An environmental campaigner is to find out whether he has succeeded in a bid to temporarily stop energy firm Cuadrilla from fracking the UK’s first horizontal shale gas well.
The High Court will rule on Friday on whether to grant an order blocking Cuadrilla from fracking at its Preston New Road site in Lancashire pending a proposed legal challenge by Bob Dennett.
Mr Dennett claims Lancashire County Council’s emergency response planning and procedures at the site are inadequate.
After hearing several hours of submissions from Mr Dennett, the local authority and Cuadrilla on Thursday, Mr Justice Supperstone, sitting in London, said he would rule on whether to extend an existing temporary order at noon on Friday.
Nathalie Lieven QC, for Cuadrilla, told the judge that her client “had been intending to start fracking tomorrow [Friday]”, but had “put that off to Saturday” in light of the late hearing.
She added that “every day, it costs Cuadrilla £94,000 to keep all that kit and equipment on site”.
Marc Willers QC, for Mr Dennett, had argued that Lancashire County Council failed “to take account of relevant material considerations” and also took account of “irrelevant matters” in its assessment of the alleged environmental and health and safety risks.
He added that a risk assessment which “underpinned the hydraulic fracturing consent” was “fundamentally flawed”.
Mr Willers said there was “a serious issue as to whether or not there is a proper safety regime in place that would cope with and ensure the safety of the local residents in the event of an emergency, in the event of a well blowout or in the event of a major gas leak”.
He also said that there was “frustration” among local residents at the council’s “lack of transparency”, saying that the “drip feeding of information” had reinforced “the general concerns and fears which local residents have”.

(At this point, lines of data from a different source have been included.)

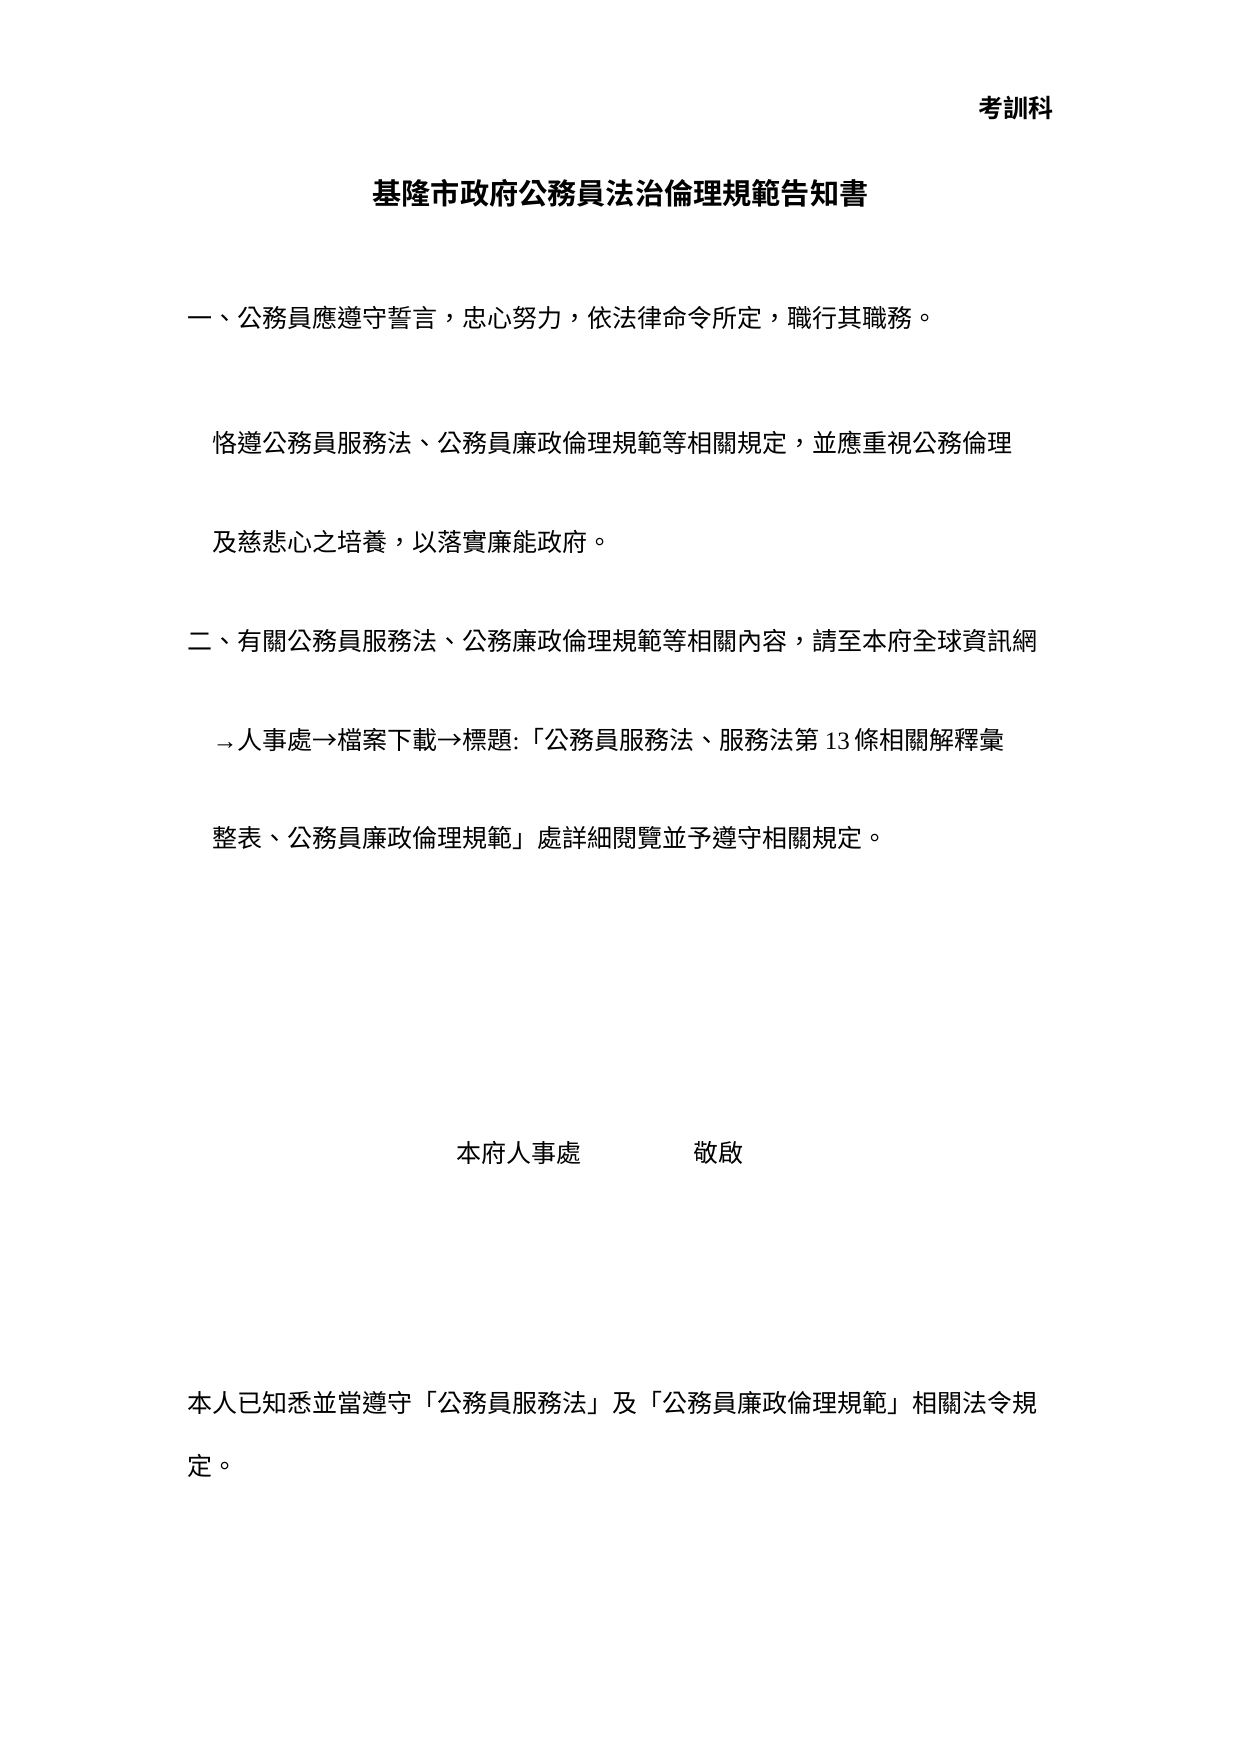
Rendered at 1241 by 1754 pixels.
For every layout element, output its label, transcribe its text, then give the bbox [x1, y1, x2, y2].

text 整表、公務員廉政倫理規範」處詳細閱覽並予遵守相關規定。 [187, 795, 1053, 858]
text 本人已知悉並當遵守「公務員服務法」及「公務員廉政倫理規範」相關法令規定。 [187, 1360, 1053, 1485]
text 本府人事處 敬啟 [187, 1110, 1053, 1173]
text 一、公務員應遵守誓言，忠心努力，依法律命令所定，職行其職務。 恪遵公務員服務法、公務員廉政倫理規範等相關規定，並應重視公務倫理 [187, 275, 1053, 463]
text 及慈悲心之培養，以落實廉能政府。 [187, 499, 1053, 562]
text 基隆市政府公務員法治倫理規範告知書 [187, 150, 1053, 213]
text 二、有關公務員服務法、公務廉政倫理規範等相關內容，請至本府全球資訊網 [187, 598, 1053, 660]
text →人事處→檔案下載→標題:「公務員服務法、服務法第13條相關解釋彙 [187, 697, 1053, 759]
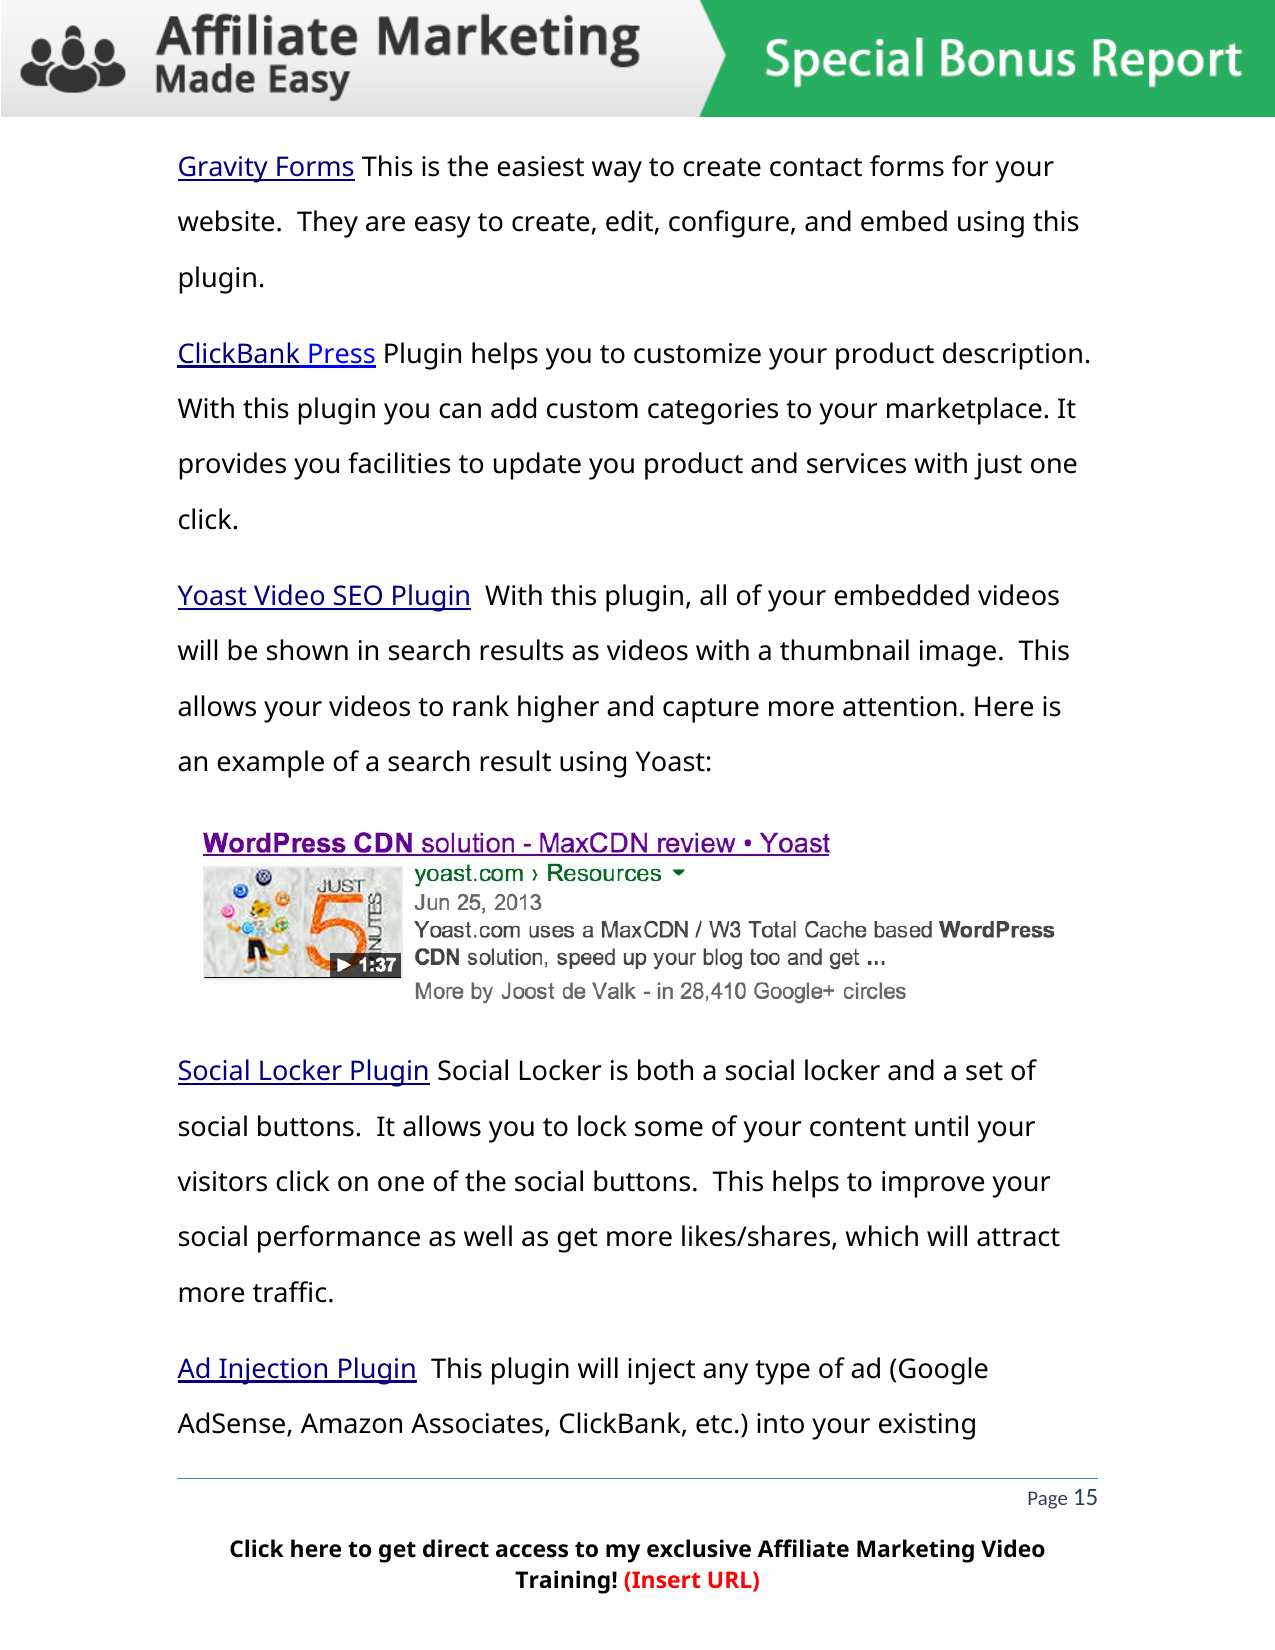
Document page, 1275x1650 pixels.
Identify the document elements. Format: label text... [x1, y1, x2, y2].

text Yoast Video SEO Plugin With this plugin, all of your embedded videos will be shown in search results as videos with a thumbnail image. This allows your videos to rank higher and capture more attention. Here is an example of a search result using Yoast: [177, 576, 1098, 779]
text Social Locker Plugin Social Locker is both a social locker and a set of social buttons. It allows you to lock some of your content until your visitors click on one of the social buttons. This helps to improve your social performance as well as get more likes/shares, which will attract more traffic. [177, 1052, 1098, 1310]
text ClickBank Press Plugin helps you to customize your product description. With this plugin you can add custom categories to your marketplace. It provides you facilities to update you product and services with just one click. [177, 334, 1098, 537]
text Gravity Forms This is the easiest way to create contact forms for your website. They are easy to create, edit, configure, and embed using this plugin. [177, 148, 1098, 295]
text Ad Injection Plugin This plugin will inject any type of ad (Google AdSense, Amazon Associates, ClickBank, etc.) into your existing [177, 1349, 1098, 1441]
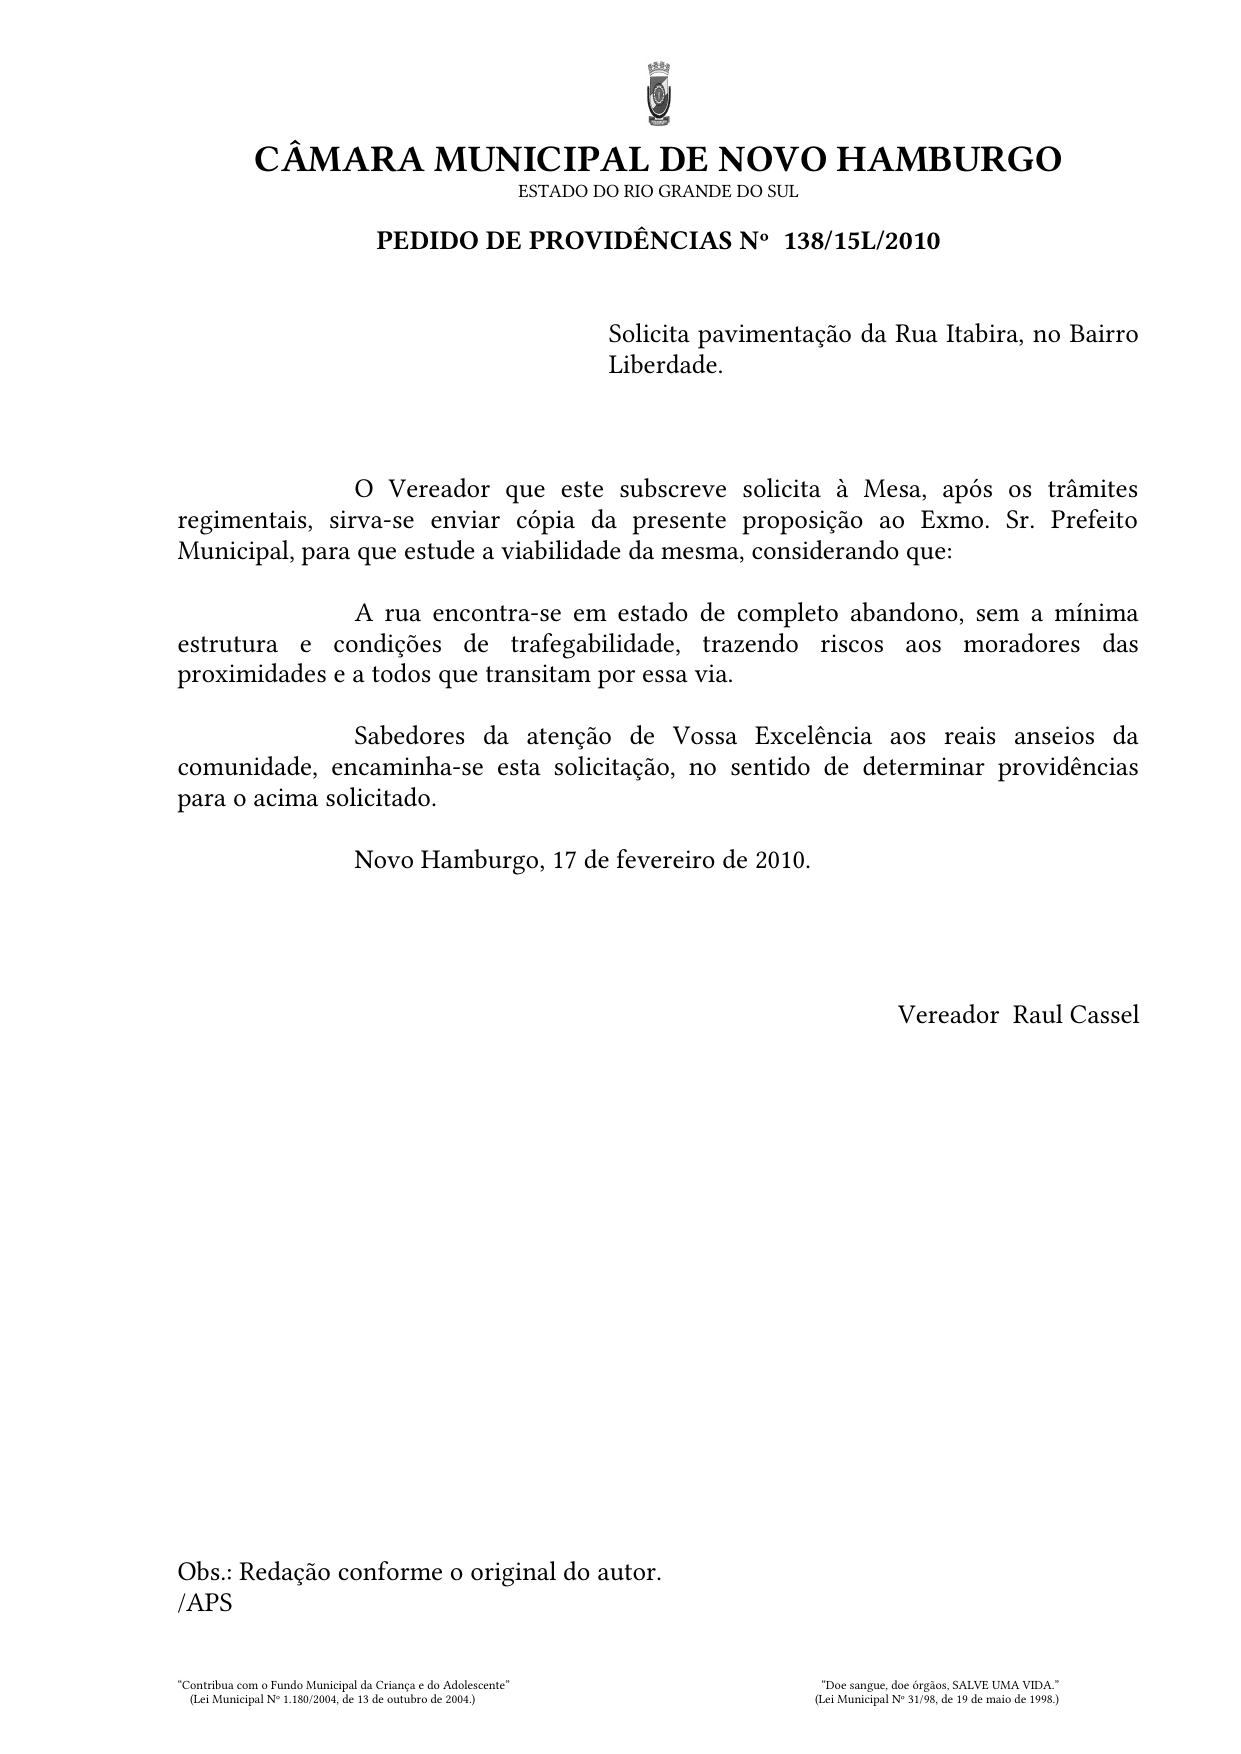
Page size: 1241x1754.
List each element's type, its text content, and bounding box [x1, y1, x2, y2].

text PEDIDO DE PROVIDÊNCIAS Nº 138/15L/2010 [177, 226, 1140, 256]
text A rua encontra-se em estado de completo abandono, sem a mínima estrutura e condições de trafegabilidade, trazendo riscos aos moradores das proximidades e a todos que transitam por essa via. [177, 597, 1140, 689]
text O Vereador que este subscreve solicita à Mesa, após os trâmites regimentais, sirva-se enviar cópia da presente proposição ao Exmo. Sr. Prefeito Municipal, para que estude a viabilidade da mesma, considerando que: [177, 473, 1140, 566]
text Obs.: Redação conforme o original do autor. [177, 1556, 1140, 1587]
text Novo Hamburgo, 17 de fevereiro de 2010. [177, 844, 1140, 875]
text Solicita pavimentação da Rua Itabira, no Bairro Liberdade. [608, 318, 1140, 380]
text /APS [177, 1587, 1140, 1618]
text Vereador Raul Cassel [177, 999, 1140, 1030]
text Sabedores da atenção de Vossa Excelência aos reais anseios da comunidade, encaminha-se esta solicitação, no sentido de determinar providências para o acima solicitado. [177, 721, 1140, 813]
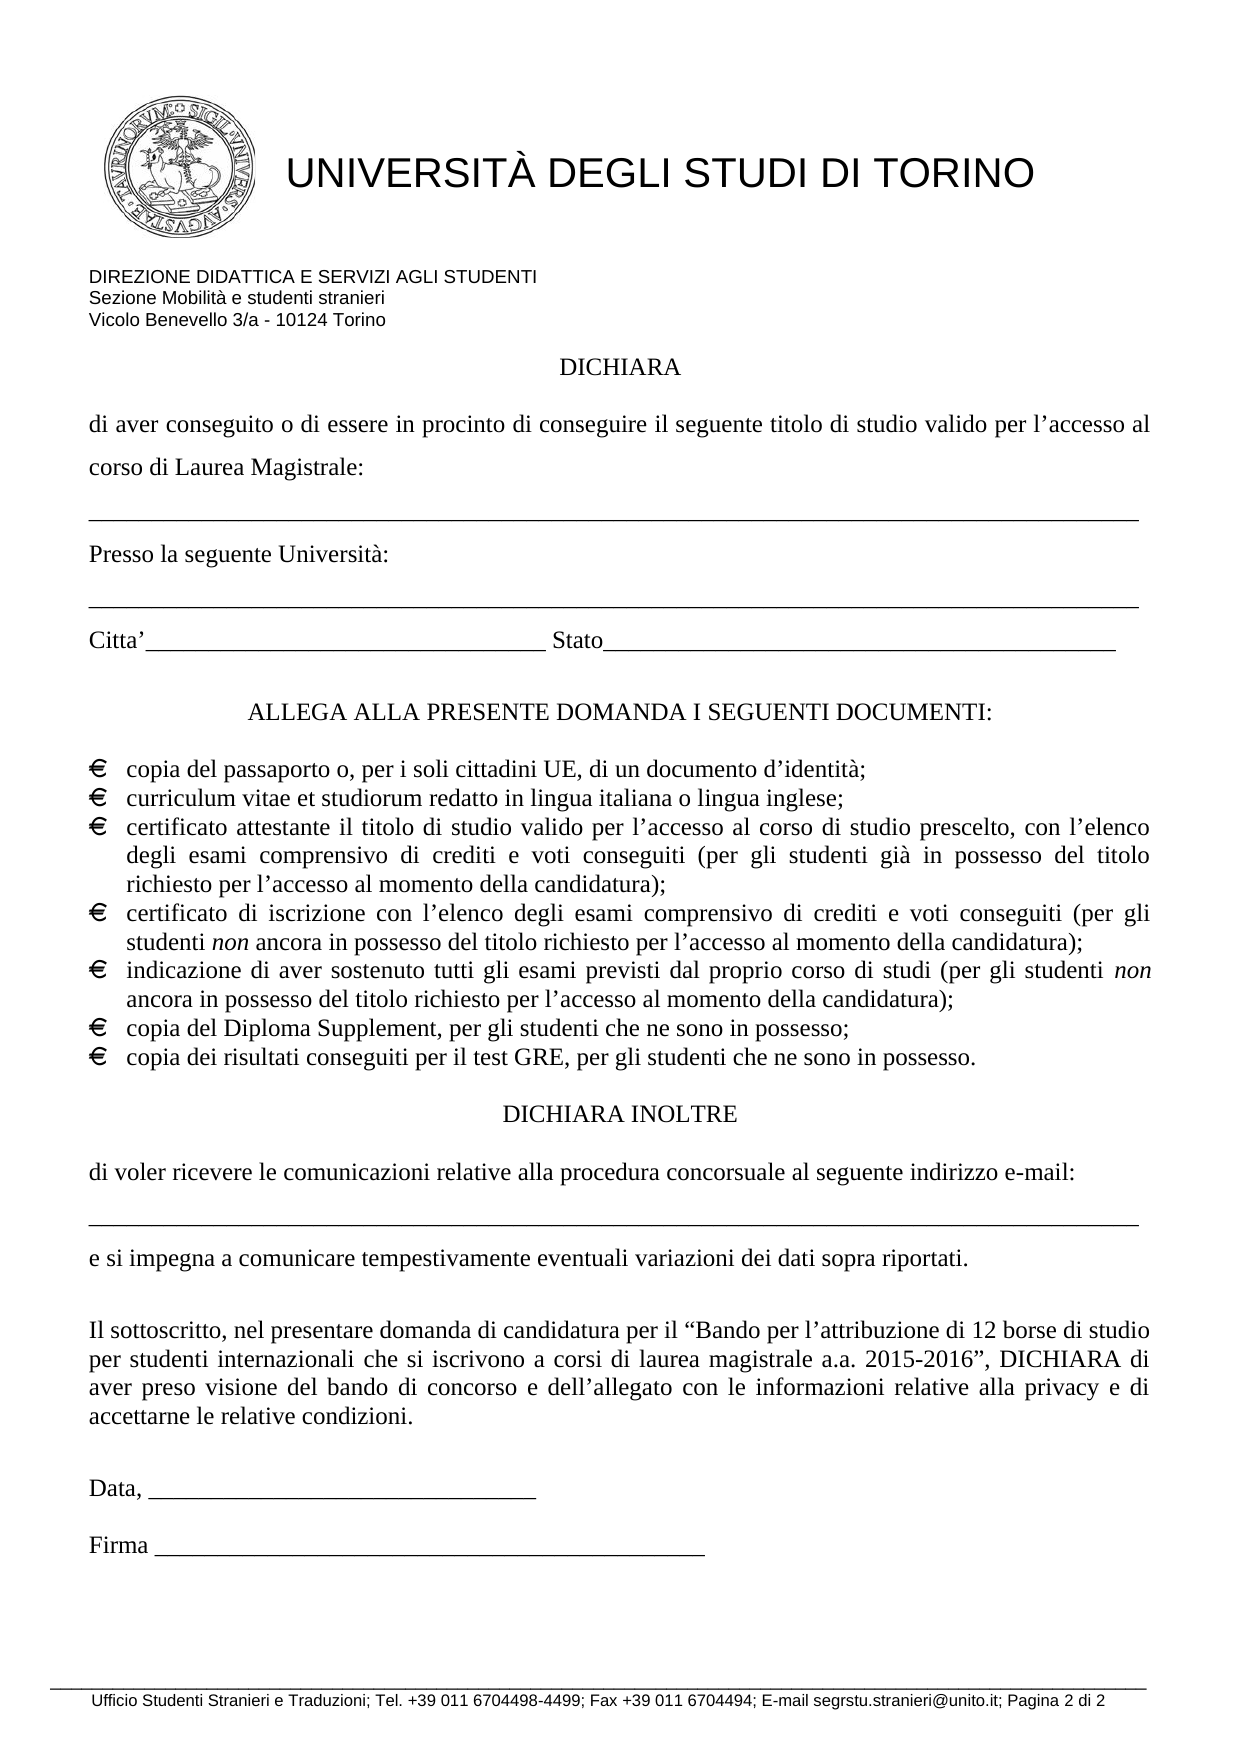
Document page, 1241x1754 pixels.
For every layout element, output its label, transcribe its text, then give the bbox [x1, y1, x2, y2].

Alan Evans, for the local authority, said that the risk assessment was “a document based on robust specialist technical expertise”.
He added that “there is not any evidence at all that this document is in any way irrational”.
He said Mr Dennett’s grounds for judicial review were “so weak that they do not disclose any serious issue to be tried”, which is necessary for the granting of an interim injunction.
Ms Lieven said the site had been the subject of “incredibly thorough and detailed consideration by statutory regulators, in particular the [Health and Safety Executive] and the Environment Agency”.
She added that there was “simply no possible argument that they were not correct” in their assessment.
She said the UK had an “excellent safety record” and a “scrupulous and active regulatory system”.
Mr Dennett said ahead of Thursday’s hearing that there is “absolutely” real fear in the local community about what could happen in an emergency situation.
He said: “The council can classify it as a medium-risk site, but after there’s an incident on a site it ceases to be a medium risk.
“We say they should be looking at the worst possible scenario in terms of emergency planning.”